Siamo di fronte insomma a una specie di paradosso. Da una parte diciamo che viviamo in uno stato di confusione mai visto prima. Dall’altra diciamo e sappiamo che abbiamo a disposizione una quantità di conoscenze mai avute. Le scienze hanno fatto grandi progressi in tutti i settori e la mentalità scientifica ha cambiato la mentalità generale, non solo nel campo della medicina, della biologia, della fisica e della chimica, ma anche nei campi che una volta venivano definiti “umanistici”. Il paradosso che stiamo vivendo in questo momento della storia dell’umanità riguarda dunque l’incapacità di utilizzare gli strumenti sofisticati che abbiamo a nostra disposizione per il fine più alto: la pace. Ancora una volta, invece, c’è il rischio molto serio che le nostre conoscenze più avanzate vengano messe a disposizione del peggio dell’uomo: la guerra, la distruzione, l’odio, la morte.

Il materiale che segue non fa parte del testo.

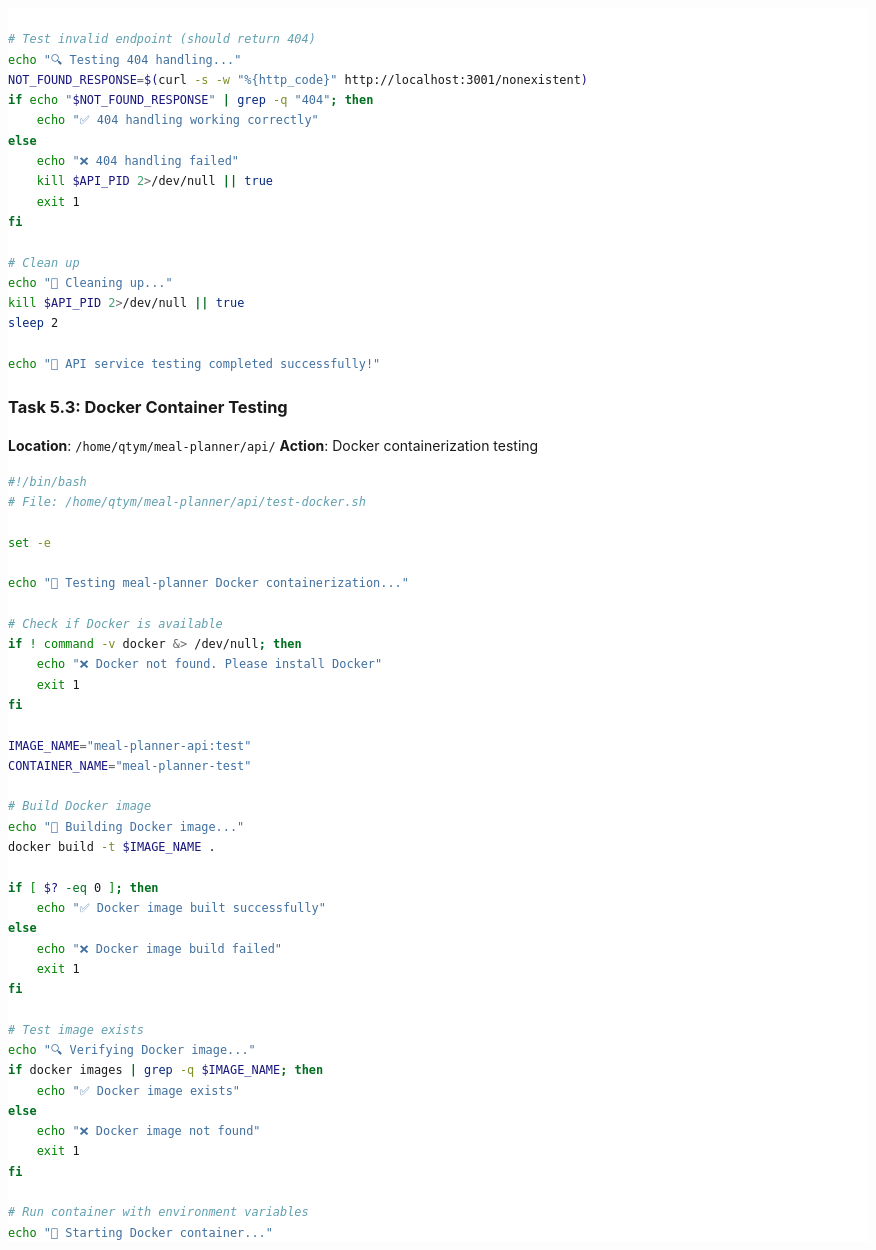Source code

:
 ```bash

# Test invalid endpoint (should return 404)
echo "🔍 Testing 404 handling..."
NOT_FOUND_RESPONSE=$(curl -s -w "%{http_code}" http://localhost:3001/nonexistent)
if echo "$NOT_FOUND_RESPONSE" | grep -q "404"; then
    echo "✅ 404 handling working correctly"
else
    echo "❌ 404 handling failed"
    kill $API_PID 2>/dev/null || true
    exit 1
fi

# Clean up
echo "🧹 Cleaning up..."
kill $API_PID 2>/dev/null || true
sleep 2

echo "🎉 API service testing completed successfully!"
```

### Task 5.3: Docker Container Testing
**Location**: `/home/qtym/meal-planner/api/`
**Action**: Docker containerization testing

```bash
#!/bin/bash
# File: /home/qtym/meal-planner/api/test-docker.sh

set -e

echo "🧪 Testing meal-planner Docker containerization..."

# Check if Docker is available
if ! command -v docker &> /dev/null; then
    echo "❌ Docker not found. Please install Docker"
    exit 1
fi

IMAGE_NAME="meal-planner-api:test"
CONTAINER_NAME="meal-planner-test"

# Build Docker image
echo "🔨 Building Docker image..."
docker build -t $IMAGE_NAME .

if [ $? -eq 0 ]; then
    echo "✅ Docker image built successfully"
else
    echo "❌ Docker image build failed"
    exit 1
fi

# Test image exists
echo "🔍 Verifying Docker image..."
if docker images | grep -q $IMAGE_NAME; then
    echo "✅ Docker image exists"
else
    echo "❌ Docker image not found"
    exit 1
fi

# Run container with environment variables
echo "🚀 Starting Docker container..."
```
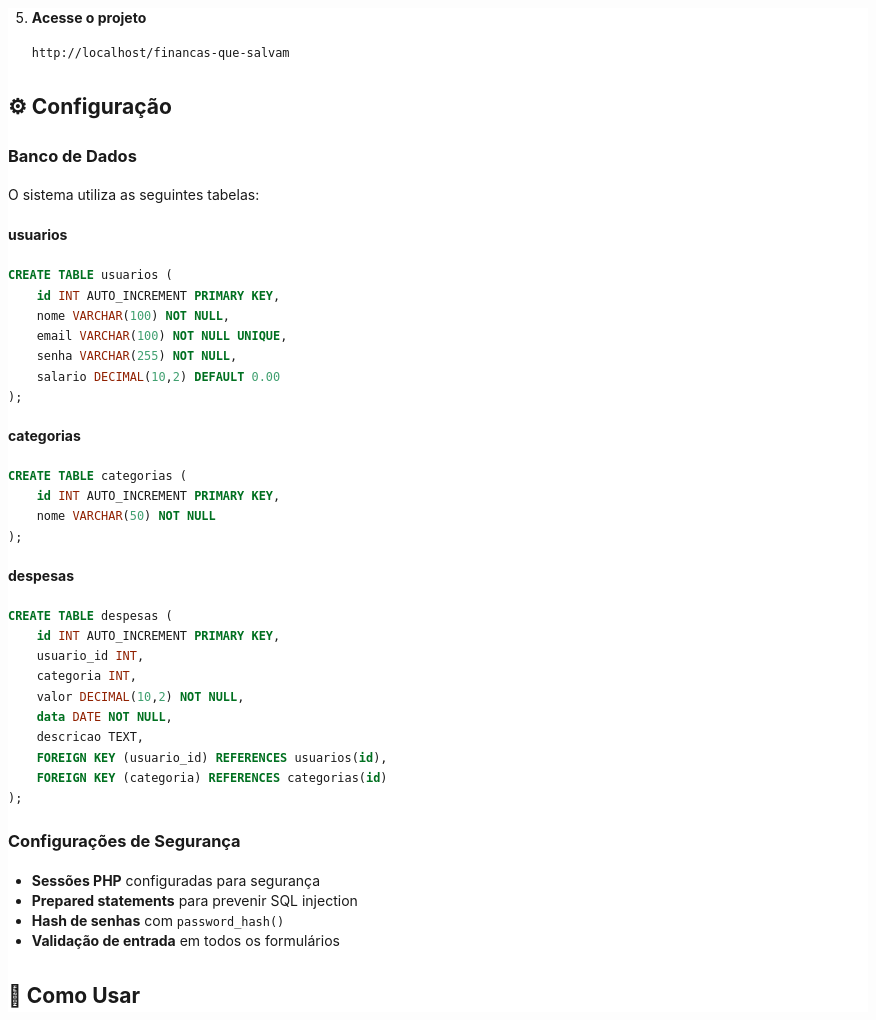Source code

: 5. **Acesse o projeto**
   ```
   http://localhost/financas-que-salvam
   ```

## ⚙️ Configuração

### **Banco de Dados**

O sistema utiliza as seguintes tabelas:

#### **usuarios**
```sql
CREATE TABLE usuarios (
    id INT AUTO_INCREMENT PRIMARY KEY,
    nome VARCHAR(100) NOT NULL,
    email VARCHAR(100) NOT NULL UNIQUE,
    senha VARCHAR(255) NOT NULL,
    salario DECIMAL(10,2) DEFAULT 0.00
);
```

#### **categorias**
```sql
CREATE TABLE categorias (
    id INT AUTO_INCREMENT PRIMARY KEY,
    nome VARCHAR(50) NOT NULL
);
```

#### **despesas**
```sql
CREATE TABLE despesas (
    id INT AUTO_INCREMENT PRIMARY KEY,
    usuario_id INT,
    categoria INT,
    valor DECIMAL(10,2) NOT NULL,
    data DATE NOT NULL,
    descricao TEXT,
    FOREIGN KEY (usuario_id) REFERENCES usuarios(id),
    FOREIGN KEY (categoria) REFERENCES categorias(id)
);
```

### **Configurações de Segurança**

- **Sessões PHP** configuradas para segurança
- **Prepared statements** para prevenir SQL injection
- **Hash de senhas** com `password_hash()`
- **Validação de entrada** em todos os formulários

## 📖 Como Usar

Abbiamo così scelto, questa volta, per dare un segno diverso e tutto nostro alla fine d’anno che stiamo vivendo, il disegno di un ragazzo. Avremmo voluto lanciare una sorta di concorso tra i ragazzi di una certa età chiedendo loro di illustrarci, secondo la propria immaginazione, le tensioni che il mondo vive in questo momento. Non abbiano avuto il tempo di preparare un vero e proprio concorso allargato (magari potremmo farlo in un’altra occasione) e così abbiamo girato la nostra richiesta agli amici più vicini. Il disegno di Daniele che pubblichiamo in copertina è frutto di questa nostra richiesta che potrebbe essere trodotta così: come vedi l’atmosfera natalizia con gli attuali “venti di guerra”? Che cosa c’è, secondo te, dietro questa guerra? E un ragazzo come Daniele, abile nel disegno, ci ha riprodotto un orizzonte sul deserto con un pozzo di petrolio sullo sfondo e due militari che si affrontano, ma che ancora non sparano. Quindi a questo punto la domanda la giriamo a voi lettori. È proprio così naïf sperare in un nuovo equilibrio del mondo basato sulla “pace perpetua”, come auspicava il grande filosofo Immanuel Kant, piuttosto che sulla guerra continua e preventiva? È proprio così ingenuo cominciare a scavare dietro le notizie per ricominciare a capire il senso delle cose, le ragioni economiche (come il petrolio), le possibili alternative? Con tutti i nostri strumenti sofisticati, con tutte le tecnologie di controllo e di previsione forse nessuno sa dirvi in questo preciso istante quando scoppierà e come sarà la prossima guerra. D’altra parte non abbiamo neppure saputo prevedere il terremoto del Molise.